Lo spazio, vera e propria wunderkammer pop, ospita circa 50 opere: acrilici su tela, lightbox, neon, sculture e installazioni video. L’esposizione mette in scena le migliori mirabilia della modernità, i suoi colori sgargianti e le sue luci accecanti. Una modernità contemporanea che si alterna a rivisitazioni sarcastiche tanto di marchi italiani, ormai storici, quanto di pezzi dell’antichità classica. In tal senso, iconica e ironica, si presenta la Venere di Milo (Ti prenderei per le palle, ma come vedi non riesco) riproposta in plastica, dissacrata e sanzionata dalle firme che potranno aggiungere di volta in volta tutte le donne che attraversano la mostra.
Ciò che infatti spicca nel clima generale innescato dalle social pop mirabilia è questo senso di familiarità con le opere, come se fossero prolungamenti della nostra quotidianità. Ci si sente a casa, al bar e al cinema di sempre; eppure, qualcosa spezza la consuetudine. La tranquillità lascia subito spazio all’ironia, sottile, provocatoria e inquisitoria. C’è qualcosa che non va in questa modernità. Dalla clama piatta del pantone, emergono sfumature sottili del politico.
Attraverso un immaginario colorato e giocoso, l’artista ci spinge a confrontarci con tematiche di forte attualità quali le identità e i ruoli di genere, il femminismo, le costrizioni sociali, la solitudine, il bisogno d’amore, l’alienazione consumista, le migrazioni, aiutandoci a decostruire i nostri schemi fissi. T’aggia scassà ’o sanghe, mediante lo sguardo provocatorio dell’artista in abiti maschili e in posa fiera, diviene monito per lo spettatore a cui si raccomanda di sentire visceralmente che la normalità è una contraddizione perenne. Ciò che ci è dato va affrontato di petto come ci indica la postura del personaggio dal doppio genere, e quindi senza genere, al centro della tela, ma va preso anche con umorismo, alla maniera del videoclip contenente una canzone, dallo stesso titolo, che si rapporta con l’opera pittorica.
Dall’intimità dello spazio domestico, assolutamente non scevro dalla società dei consumi fuori le mura di casa, si passa senza sosta alla modernità pop dei bar, dei club e delle pubblicità per strada.

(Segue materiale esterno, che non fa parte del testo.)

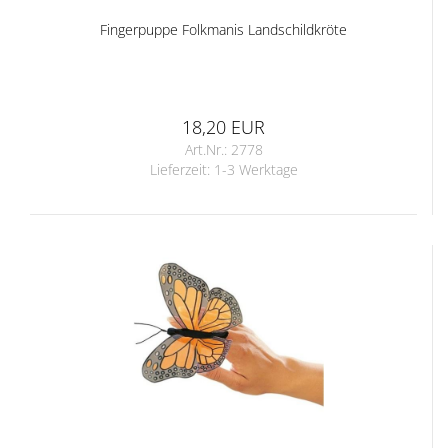
Fingerpuppe Folkmanis Landschildkröte
18,20 EUR
Art.Nr.: 2778
Lieferzeit:
1-3 Werktage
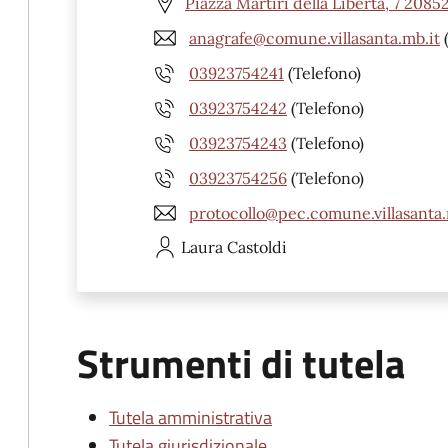
Piazza Martiri della Libertà, 7 2085
anagrafe@comune.villasanta.mb.it
(
03923754241
(Telefono)
03923754242
(Telefono)
03923754243
(Telefono)
03923754256
(Telefono)
protocollo@pec.comune.villasanta.
Laura
Castoldi
Strumenti di tutela
Tutela amministrativa
Tutela giurisdizionale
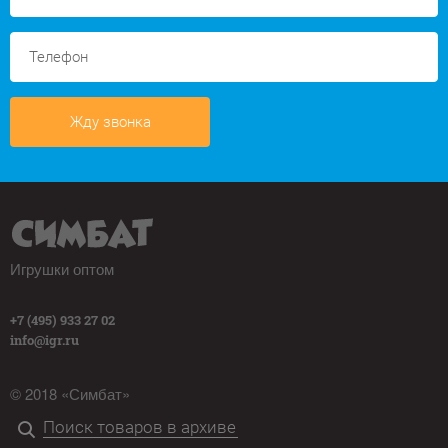
Жду звонка
Игрушки оптом
+7 (495) 933 27 02
info@igr.ru
© 2018 «Симбат»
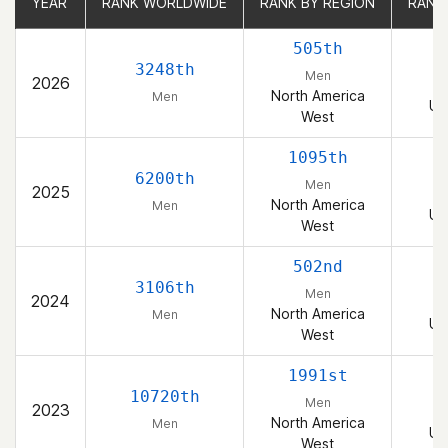
YEAR
YEAR
RANK WORLDWIDE
RANK WORLDWIDE
RANK BY REGION
RANK BY REGION
RANK
RANK
505th
3248th
Men
2026
North America
Men
Un
West
1095th
6200th
Men
2025
North America
Men
Un
West
502nd
3106th
Men
2024
North America
Men
Un
West
1991st
10720th
Men
2023
North America
Men
Un
West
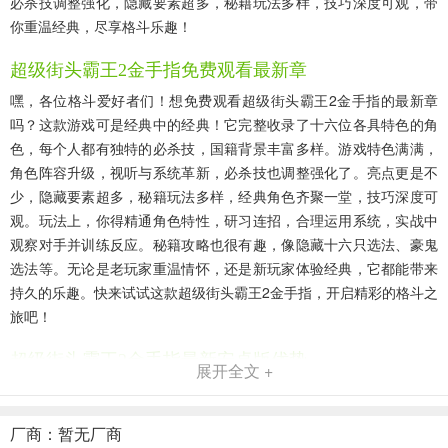
必杀技调整强化，隐藏要素超多，秘籍玩法多样，技巧深度可观，带
你重温经典，尽享格斗乐趣！
超级街头霸王2金手指免费观看最新章
嘿，各位格斗爱好者们！想免费观看超级街头霸王2金手指的最新章
吗？这款游戏可是经典中的经典！它完整收录了十六位各具特色的角
色，每个人都有独特的必杀技，国籍背景丰富多样。游戏特色满满，
角色阵容升级，视听与系统革新，必杀技也调整强化了。亮点更是不
少，隐藏要素超多，秘籍玩法多样，经典角色齐聚一堂，技巧深度可
观。玩法上，你得精通角色特性，研习连招，合理运用系统，实战中
观察对手并训练反应。秘籍攻略也很有趣，像隐藏十六只选法、豪鬼
选法等。无论是老玩家重温情怀，还是新玩家体验经典，它都能带来
持久的乐趣。快来试试这款超级街头霸王2金手指，开启精彩的格斗之
旅吧！
超级街头霸王2金手指最新安卓版优势
展开全文 +
1、角色丰富：完整收录十六位经典角色，每位都有独特背景与必杀
技，可选阵容庞大。
厂商：暂无厂商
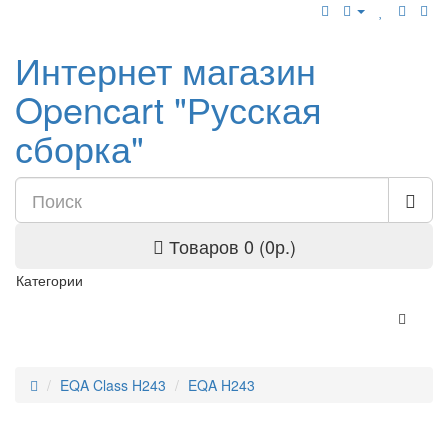
Интернет магазин
Opencart "Русская
сборка"
Товаров 0 (0р.)
Категории
EQA Class H243
EQA H243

Dentro e fuori è la condizione della mostra inserita in uno spazio che architettonicamente si presta a questo sottile camouflage metropolitano.
Anomala, ma non estranea, in questo dialogo, è l’istallazione Maresistere, una cassettiera bianca contenente un monitor che trasmette in loop un video del mare. Alla plastica che costituisce le opere, il legno del mobile si relaziona in un rapporto ambiguo. Alla pluralità degli stimoli delle merci, si oppone la calma delle onde che si infrangono senza aggressività.
Cosa mai ci vorrà dire questa presenza e con essa l’artista?
Forse quello che ci racconta è una mancanza.
L’ ipertrofia dell’immagine pubblicitaria e l’anestetizzazione visiva dovuta al troppo, al pieno delle wunderkammer passate e contemporanee, escludono la capacità del singolo di meditare e ritagliarsi uno spazio tutto per sé. Compito del cinismo proposto dall’artista è quello di far saltare queste maschere sociali mascherando l’immagine.
L’obiettivo è la calma, è tornare a sentirsi come parte del tutto, della natura. L’obiettivo, forse, è tornare ad essere corrente tra le maree, quiete tra i flutti. Gestire i grandi scombussoli, con il l’andamento sereno e accogliente dell’onda che va e si ritira: stare al mondo con un atteggiamento di perfetto equilibrio tra il vigore del frangente e la pace degli abissi.